NewsJim White  |  February 1, 2012

SANTA ANA, Calif. (ABP) — The last remaining evangelical church in Gaza is functioning but in danger of dying, famed Bible smuggler Brother Andrew said after a recent visit to Gaza Baptist Church.

“Christians in the west are surprised to learn that there is a church [in Gaza], a functioning church, a suffering church, a restricted church, but there is a church in Gaza… and I think its dying," the founder of Open Doors, an organization dedicated to support of Christian minorities who are persecuted because of their faith, said in a video clip.

“Today only one active evangelical church remains, Gaza Baptist Church,” the video says, “a church that has suffered the effects of perpetual war, the murder of a prominent member and a devastating drop in attendance from 100-plus to less than 12.”

An unidentified pastor says Christians number fewer than 2,000 in a tiny strip of land populated by 1.6 million Muslims, and evangelicals are a small minority even among Christians. Oppressed by both Israel’s economic blockade and Islamic militancy, many Christians have opted to leave.

Hanna Massad, the pastor of Gaza Baptist Church who fled to Jordan after a church member who managed Gaza’s only Christian bookstore was murdered execution-style in 2007, recently traveled to Gaza from Amman through Egypt.

“You cannot imagine the relentless stress suffered by church leaders in a small, crowded area like Gaza (140 square miles),” Massad wrote supporters in a letter Nov. 9. “They are isolated from the rest of the world, surrounded by [non Christians], ruled by Hamas and oppressed by the extremists and the even more radical Salafists. Every day, they battle depression and hopelessness.”

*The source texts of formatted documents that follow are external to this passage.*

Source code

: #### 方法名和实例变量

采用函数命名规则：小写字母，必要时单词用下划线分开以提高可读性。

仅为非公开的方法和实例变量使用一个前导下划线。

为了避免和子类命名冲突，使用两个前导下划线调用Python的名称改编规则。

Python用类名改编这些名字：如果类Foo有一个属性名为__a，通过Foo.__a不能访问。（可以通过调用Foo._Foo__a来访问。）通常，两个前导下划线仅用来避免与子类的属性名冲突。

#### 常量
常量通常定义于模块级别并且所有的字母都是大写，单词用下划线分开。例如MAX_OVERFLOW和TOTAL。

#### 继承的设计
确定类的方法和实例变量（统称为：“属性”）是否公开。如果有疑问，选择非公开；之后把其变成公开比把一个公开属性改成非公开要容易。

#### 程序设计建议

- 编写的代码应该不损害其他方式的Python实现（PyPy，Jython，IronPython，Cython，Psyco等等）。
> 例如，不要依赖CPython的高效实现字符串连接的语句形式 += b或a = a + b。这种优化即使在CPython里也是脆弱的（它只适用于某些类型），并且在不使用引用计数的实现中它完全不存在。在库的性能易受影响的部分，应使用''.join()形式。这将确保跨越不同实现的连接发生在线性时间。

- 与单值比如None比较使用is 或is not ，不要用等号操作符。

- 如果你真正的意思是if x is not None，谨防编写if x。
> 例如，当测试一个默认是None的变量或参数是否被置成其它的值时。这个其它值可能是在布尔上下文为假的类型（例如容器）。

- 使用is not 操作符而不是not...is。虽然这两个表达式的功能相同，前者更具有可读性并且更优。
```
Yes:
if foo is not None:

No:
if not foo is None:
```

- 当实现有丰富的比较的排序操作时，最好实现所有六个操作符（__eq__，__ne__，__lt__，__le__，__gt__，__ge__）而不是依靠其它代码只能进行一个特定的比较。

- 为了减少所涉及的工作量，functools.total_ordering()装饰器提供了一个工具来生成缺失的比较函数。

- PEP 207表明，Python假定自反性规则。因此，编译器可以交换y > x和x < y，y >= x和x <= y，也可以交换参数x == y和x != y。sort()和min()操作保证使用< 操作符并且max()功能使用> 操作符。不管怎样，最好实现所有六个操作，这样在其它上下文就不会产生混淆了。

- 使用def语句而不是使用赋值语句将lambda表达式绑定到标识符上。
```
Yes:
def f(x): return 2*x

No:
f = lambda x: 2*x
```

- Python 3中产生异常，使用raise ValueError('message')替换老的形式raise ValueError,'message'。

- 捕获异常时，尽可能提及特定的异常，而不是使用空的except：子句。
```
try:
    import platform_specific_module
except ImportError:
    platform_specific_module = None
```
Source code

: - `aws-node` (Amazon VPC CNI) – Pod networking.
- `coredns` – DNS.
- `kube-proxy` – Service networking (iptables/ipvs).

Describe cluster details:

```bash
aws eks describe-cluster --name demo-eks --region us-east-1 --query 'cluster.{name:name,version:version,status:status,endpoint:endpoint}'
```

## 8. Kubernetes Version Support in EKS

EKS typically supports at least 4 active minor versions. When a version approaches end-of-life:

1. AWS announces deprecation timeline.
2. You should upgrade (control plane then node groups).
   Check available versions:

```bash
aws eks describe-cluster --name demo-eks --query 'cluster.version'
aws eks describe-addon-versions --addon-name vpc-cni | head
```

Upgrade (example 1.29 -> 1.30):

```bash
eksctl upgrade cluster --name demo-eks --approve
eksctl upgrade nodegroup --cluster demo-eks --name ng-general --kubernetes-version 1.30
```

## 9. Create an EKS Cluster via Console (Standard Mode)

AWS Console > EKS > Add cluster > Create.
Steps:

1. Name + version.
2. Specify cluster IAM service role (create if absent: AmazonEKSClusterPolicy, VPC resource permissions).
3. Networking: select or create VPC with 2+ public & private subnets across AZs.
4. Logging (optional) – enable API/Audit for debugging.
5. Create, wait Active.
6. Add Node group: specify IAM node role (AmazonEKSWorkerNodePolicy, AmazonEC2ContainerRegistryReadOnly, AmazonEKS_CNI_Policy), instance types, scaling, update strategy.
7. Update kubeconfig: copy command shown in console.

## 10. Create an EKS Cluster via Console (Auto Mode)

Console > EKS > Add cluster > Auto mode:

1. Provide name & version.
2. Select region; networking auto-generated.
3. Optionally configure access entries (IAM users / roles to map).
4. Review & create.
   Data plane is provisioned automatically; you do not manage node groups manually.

Massad said his visit on Thursday was with a couple of his former students at Bethlehem Bible College, who lead a home Bible study. “For hours, we talked about the unique ministry challenges they face and sought God together to find ways to serve better and to reach out to the territory’s tiny Christian community,” he said.

He then counseled a pastor and other discouraged church leaders and visited a family that recently lost its father to cancer. “There is much sickness in Gaza,” he said, “a lot of it caused by the stress of daily life in addition to the diseases and infirmities that we all face.”

But Massad said the “number one disease” in the Gaza Strip is worry, so that was his main topic when he led home Bible studies, spoke to school teachers and preached and taught two Sundays in church.

“One day, I walked into a pharmacy and my heart nearly broke as the owner, who is a good friend, broke down crying uncontrollably the moment she saw me,” Massad said. “She could not believe that I was actually there. She was able to share the oppression and pain she is suffering and later told me how the Lord used my visit to comfort and strengthen her.”

Massad said poverty is great in Gaza and unemployment high, but through his Christian Mission to Gaza he managed to help 27 families — Christian and non-Christian — with food and medicine. Most live in the Deir El Balah refugee camp, where nearly 20,000 people are packed into 39 acres.

Food packages included olive oil, corn oil, different kinds of beans, rice, sugar and other supplies, worth about $60, with food purchased locally.

Massad, who spoke at the New Baptist Covenant Celebration in Atlanta in 2007, said he hopes to visit Gaza again in January and while there to teach a course on the Gospel of John through the Gaza extension of Bethlehem Bible College.

Bob Allen is managing editor of Associated Baptist Press.